[Dataset entries]
|---|
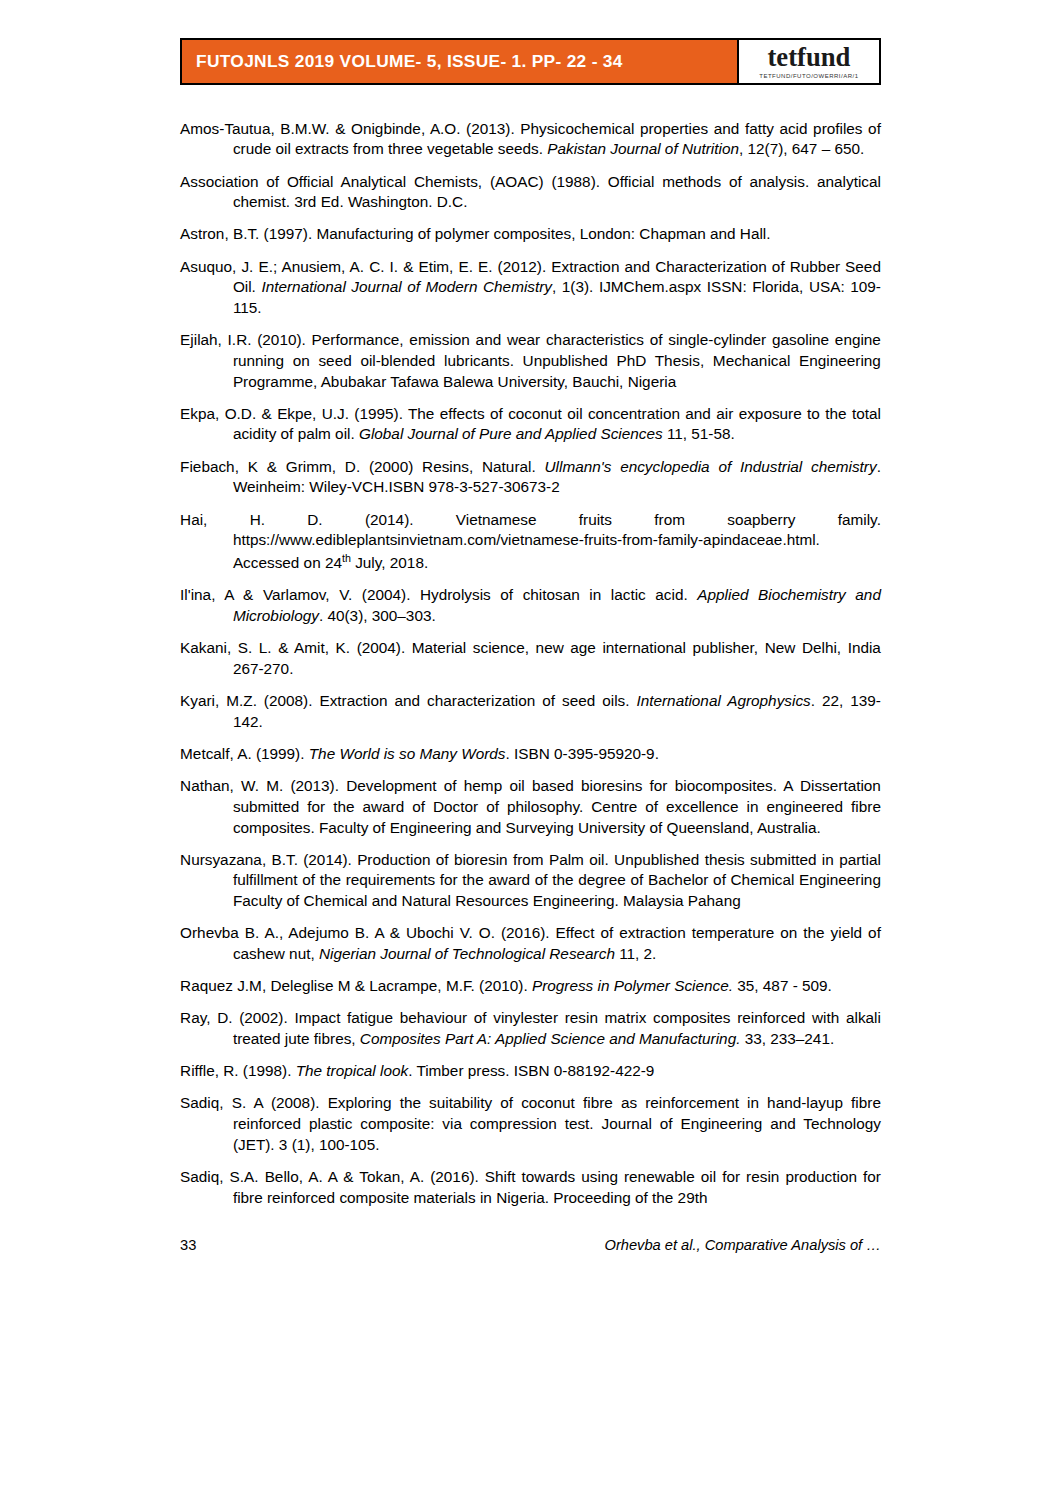FUTOJNLS 2019 VOLUME- 5, ISSUE- 1. PP- 22 - 34
tet fund
TETFUND/FUTO/OWERRI/AR/1
Amos-Tautua, B.M.W. & Onigbinde, A.O. (2013). Physicochemical properties and fatty acid profiles of crude oil extracts from three vegetable seeds. Pakistan Journal of Nutrition, 12(7), 647 – 650.
Association of Official Analytical Chemists, (AOAC) (1988). Official methods of analysis. analytical chemist. 3rd Ed. Washington. D.C.
Astron, B.T. (1997). Manufacturing of polymer composites, London: Chapman and Hall.
Asuquo, J. E.; Anusiem, A. C. I. & Etim, E. E. (2012). Extraction and Characterization of Rubber Seed Oil. International Journal of Modern Chemistry, 1(3). IJMChem.aspx ISSN: Florida, USA: 109- 115.
Ejilah, I.R. (2010). Performance, emission and wear characteristics of single-cylinder gasoline engine running on seed oil-blended lubricants. Unpublished PhD Thesis, Mechanical Engineering Programme, Abubakar Tafawa Balewa University, Bauchi, Nigeria
Ekpa, O.D. & Ekpe, U.J. (1995). The effects of coconut oil concentration and air exposure to the total acidity of palm oil. Global Journal of Pure and Applied Sciences 11, 51-58.
Fiebach, K & Grimm, D. (2000) Resins, Natural. Ullmann's encyclopedia of Industrial chemistry. Weinheim: Wiley-VCH.ISBN 978-3-527-30673-2
Hai, H. D. (2014). Vietnamese fruits from soapberry family. https://www.edibleplantsinvietnam.com/vietnamese-fruits-from-family-apindaceae.html. Accessed on 24th July, 2018.
Il'ina, A & Varlamov, V. (2004). Hydrolysis of chitosan in lactic acid. Applied Biochemistry and Microbiology. 40(3), 300–303.
Kakani, S. L. & Amit, K. (2004). Material science, new age international publisher, New Delhi, India 267-270.
Kyari, M.Z. (2008). Extraction and characterization of seed oils. International Agrophysics. 22, 139- 142.
Metcalf, A. (1999). The World is so Many Words. ISBN 0-395-95920-9.
Nathan, W. M. (2013). Development of hemp oil based bioresins for biocomposites. A Dissertation submitted for the award of Doctor of philosophy. Centre of excellence in engineered fibre composites. Faculty of Engineering and Surveying University of Queensland, Australia.
Nursyazana, B.T. (2014). Production of bioresin from Palm oil. Unpublished thesis submitted in partial fulfillment of the requirements for the award of the degree of Bachelor of Chemical Engineering Faculty of Chemical and Natural Resources Engineering. Malaysia Pahang
Orhevba B. A., Adejumo B. A & Ubochi V. O. (2016). Effect of extraction temperature on the yield of cashew nut, Nigerian Journal of Technological Research 11, 2.
Raquez J.M, Deleglise M & Lacrampe, M.F. (2010). Progress in Polymer Science. 35, 487 - 509.
Ray, D. (2002). Impact fatigue behaviour of vinylester resin matrix composites reinforced with alkali treated jute fibres, Composites Part A: Applied Science and Manufacturing. 33, 233–241.
Riffle, R. (1998). The tropical look. Timber press. ISBN 0-88192-422-9
Sadiq, S. A (2008). Exploring the suitability of coconut fibre as reinforcement in hand-layup fibre reinforced plastic composite: via compression test. Journal of Engineering and Technology (JET). 3 (1), 100-105.
Sadiq, S.A. Bello, A. A & Tokan, A. (2016). Shift towards using renewable oil for resin production for fibre reinforced composite materials in Nigeria. Proceeding of the 29th
33
Orhevba et al., Comparative Analysis of …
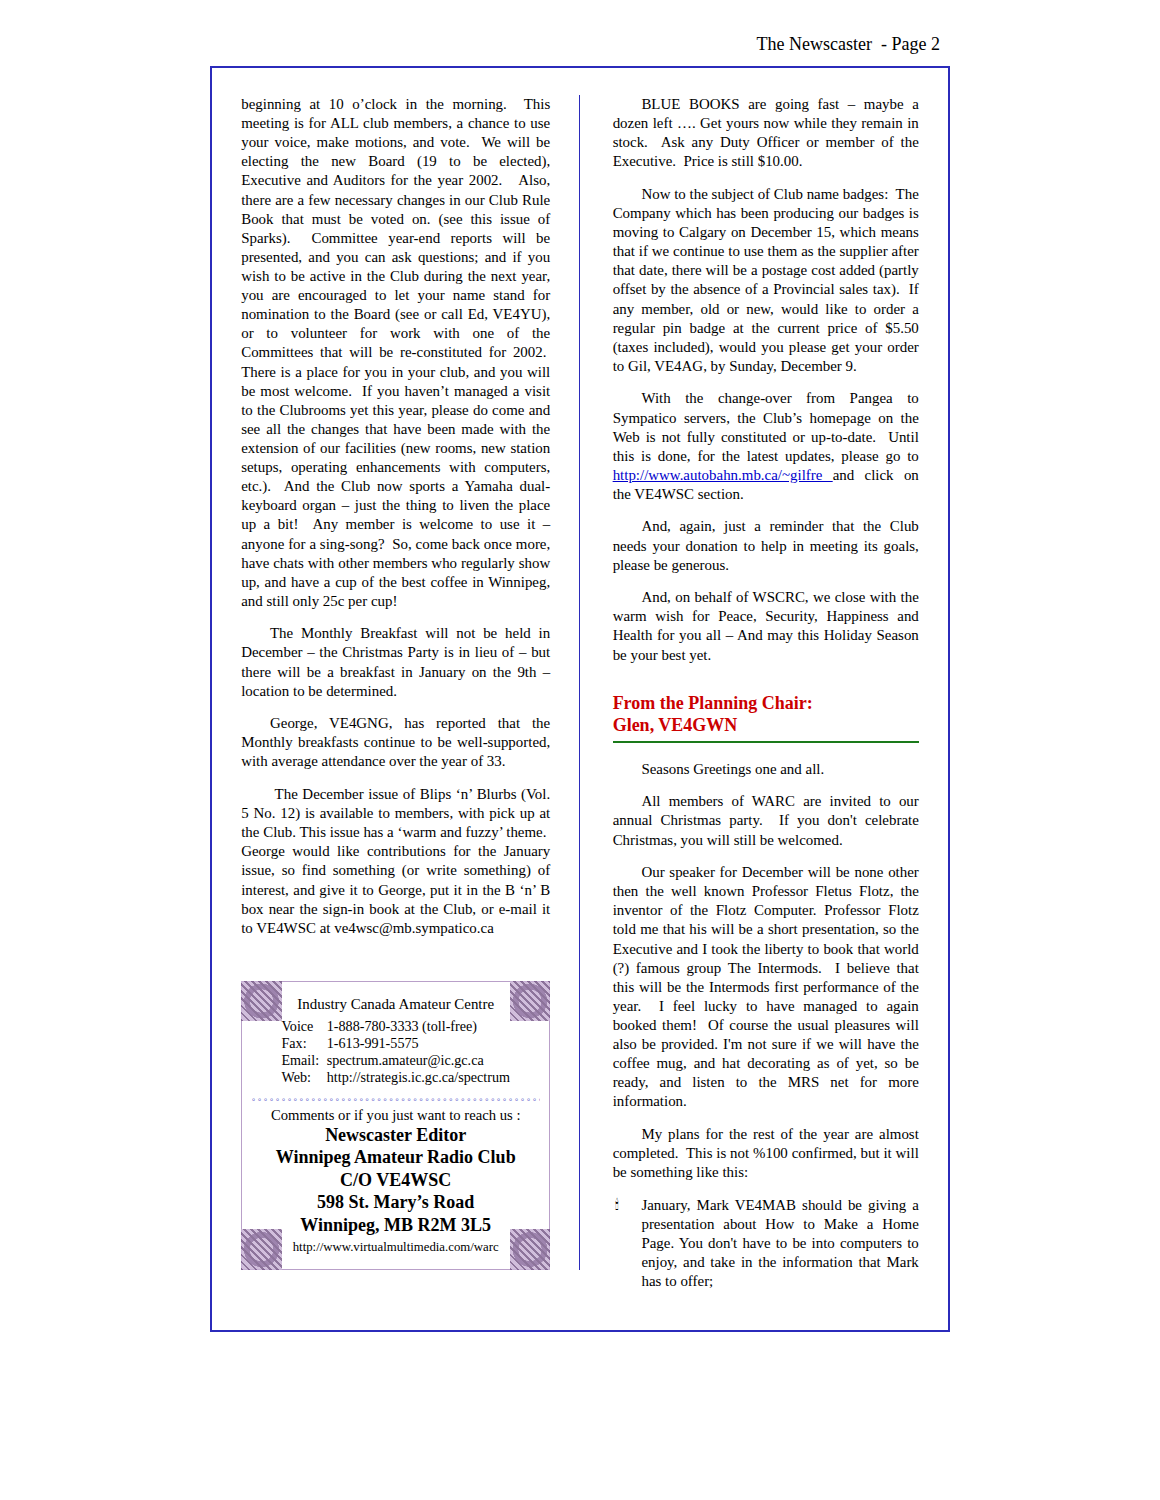The Newscaster - Page 2
beginning at 10 o’clock in the morning. This meeting is for ALL club members, a chance to use your voice, make motions, and vote. We will be electing the new Board (19 to be elected), Executive and Auditors for the year 2002. Also, there are a few necessary changes in our Club Rule Book that must be voted on. (see this issue of Sparks). Committee year-end reports will be presented, and you can ask questions; and if you wish to be active in the Club during the next year, you are encouraged to let your name stand for nomination to the Board (see or call Ed, VE4YU), or to volunteer for work with one of the Committees that will be re-constituted for 2002. There is a place for you in your club, and you will be most welcome. If you haven’t managed a visit to the Clubrooms yet this year, please do come and see all the changes that have been made with the extension of our facilities (new rooms, new station setups, operating enhancements with computers, etc.). And the Club now sports a Yamaha dual-keyboard organ – just the thing to liven the place up a bit! Any member is welcome to use it – anyone for a sing-song? So, come back once more, have chats with other members who regularly show up, and have a cup of the best coffee in Winnipeg, and still only 25c per cup!
The Monthly Breakfast will not be held in December – the Christmas Party is in lieu of – but there will be a breakfast in January on the 9th – location to be determined.
George, VE4GNG, has reported that the Monthly breakfasts continue to be well-supported, with average attendance over the year of 33.
The December issue of Blips ‘n’ Blurbs (Vol. 5 No. 12) is available to members, with pick up at the Club. This issue has a ‘warm and fuzzy’ theme. George would like contributions for the January issue, so find something (or write something) of interest, and give it to George, put it in the B ‘n’ B box near the sign-in book at the Club, or e-mail it to VE4WSC at ve4wsc@mb.sympatico.ca
Industry Canada Amateur Centre
| Voice | 1-888-780-3333 (toll-free) |
| Fax: | 1-613-991-5575 |
| Email: | spectrum.amateur@ic.gc.ca |
| Web: | http://strategis.ic.gc.ca/spectrum |
◦◦◦◦◦◦◦◦◦◦◦◦◦◦◦◦◦◦◦◦◦◦◦◦◦◦◦◦◦◦◦◦◦◦◦◦◦◦◦◦◦◦◦◦◦◦◦◦◦◦
Comments or if you just want to reach us : Newscaster Editor Winnipeg Amateur Radio Club C/O VE4WSC 598 St. Mary’s Road Winnipeg, MB R2M 3L5 http://www.virtualmultimedia.com/warc
BLUE BOOKS are going fast – maybe a dozen left …. Get yours now while they remain in stock. Ask any Duty Officer or member of the Executive. Price is still $10.00.
Now to the subject of Club name badges: The Company which has been producing our badges is moving to Calgary on December 15, which means that if we continue to use them as the supplier after that date, there will be a postage cost added (partly offset by the absence of a Provincial sales tax). If any member, old or new, would like to order a regular pin badge at the current price of $5.50 (taxes included), would you please get your order to Gil, VE4AG, by Sunday, December 9.
With the change-over from Pangea to Sympatico servers, the Club’s homepage on the Web is not fully constituted or up-to-date. Until this is done, for the latest updates, please go to http://www.autobahn.mb.ca/~gilfre and click on the VE4WSC section.
And, again, just a reminder that the Club needs your donation to help in meeting its goals, please be generous.
And, on behalf of WSCRC, we close with the warm wish for Peace, Security, Happiness and Health for you all – And may this Holiday Season be your best yet.
From the Planning Chair:
Glen, VE4GWN
Seasons Greetings one and all.
All members of WARC are invited to our annual Christmas party. If you don't celebrate Christmas, you will still be welcomed.
Our speaker for December will be none other then the well known Professor Fletus Flotz, the inventor of the Flotz Computer. Professor Flotz told me that his will be a short presentation, so the Executive and I took the liberty to book that world (?) famous group The Intermods. I believe that this will be the Intermods first performance of the year. I feel lucky to have managed to again booked them! Of course the usual pleasures will also be provided. I'm not sure if we will have the coffee mug, and hat decorating as of yet, so be ready, and listen to the MRS net for more information.
My plans for the rest of the year are almost completed. This is not %100 confirmed, but it will be something like this:
January, Mark VE4MAB should be giving a presentation about How to Make a Home Page. You don't have to be into computers to enjoy, and take in the information that Mark has to offer;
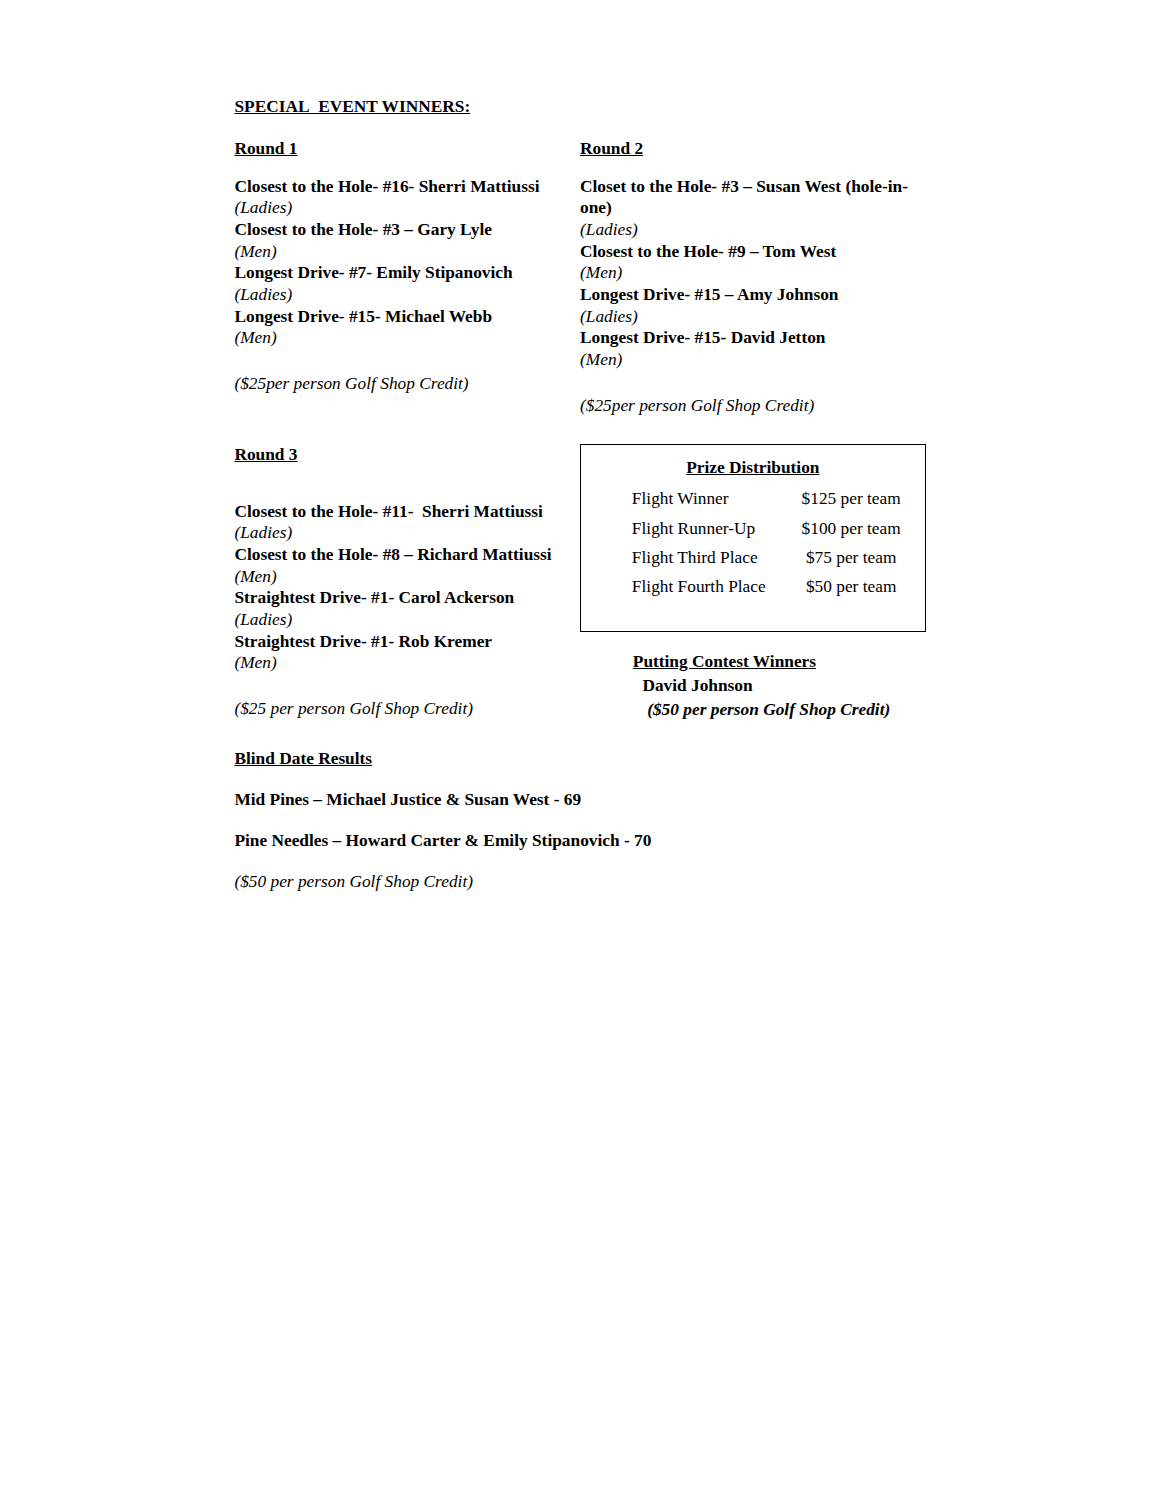SPECIAL EVENT WINNERS:
| Round 1 Closest to the Hole- #16- Sherri Mattiussi (Ladies) Closest to the Hole- #3 – Gary Lyle (Men) Longest Drive- #7- Emily Stipanovich (Ladies) Longest Drive- #15- Michael Webb (Men) ($25per person Golf Shop Credit) | Round 2 Closet to the Hole- #3 – Susan West (hole-in-one) (Ladies) Closest to the Hole- #9 – Tom West (Men) Longest Drive- #15 – Amy Johnson (Ladies) Longest Drive- #15- David Jetton (Men) ($25per person Golf Shop Credit) |
| Round 3 Closest to the Hole- #11- Sherri Mattiussi (Ladies) Closest to the Hole- #8 – Richard Mattiussi (Men) Straightest Drive- #1- Carol Ackerson (Ladies) Straightest Drive- #1- Rob Kremer (Men) ($25 per person Golf Shop Credit) | Prize Distribution / Flight Winner / $125 per team / / Flight Runner-Up / $100 per team / / Flight Third Place / $75 per team / / Flight Fourth Place / $50 per team / Putting Contest Winners David Johnson ($50 per person Golf Shop Credit) |
Blind Date Results
Mid Pines – Michael Justice & Susan West - 69
Pine Needles – Howard Carter & Emily Stipanovich - 70
($50 per person Golf Shop Credit)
|---|
> _Work to complete_
Copy range, inclusive: the line holding "Il'ina, A &" to the line holding "Riffle, R. (1998).". Reproduce exactly those lines of the records above and no others.

> _Task output_
Il'ina, A & Varlamov, V. (2004). Hydrolysis of chitosan in lactic acid. Applied Biochemistry and Microbiology. 40(3), 300–303.
Kakani, S. L. & Amit, K. (2004). Material science, new age international publisher, New Delhi, India 267-270.
Kyari, M.Z. (2008). Extraction and characterization of seed oils. International Agrophysics. 22, 139- 142.
Metcalf, A. (1999). The World is so Many Words. ISBN 0-395-95920-9.
Nathan, W. M. (2013). Development of hemp oil based bioresins for biocomposites. A Dissertation submitted for the award of Doctor of philosophy. Centre of excellence in engineered fibre composites. Faculty of Engineering and Surveying University of Queensland, Australia.
Nursyazana, B.T. (2014). Production of bioresin from Palm oil. Unpublished thesis submitted in partial fulfillment of the requirements for the award of the degree of Bachelor of Chemical Engineering Faculty of Chemical and Natural Resources Engineering. Malaysia Pahang
Orhevba B. A., Adejumo B. A & Ubochi V. O. (2016). Effect of extraction temperature on the yield of cashew nut, Nigerian Journal of Technological Research 11, 2.
Raquez J.M, Deleglise M & Lacrampe, M.F. (2010). Progress in Polymer Science. 35, 487 - 509.
Ray, D. (2002). Impact fatigue behaviour of vinylester resin matrix composites reinforced with alkali treated jute fibres, Composites Part A: Applied Science and Manufacturing. 33, 233–241.
Riffle, R. (1998). The tropical look. Timber press. ISBN 0-88192-422-9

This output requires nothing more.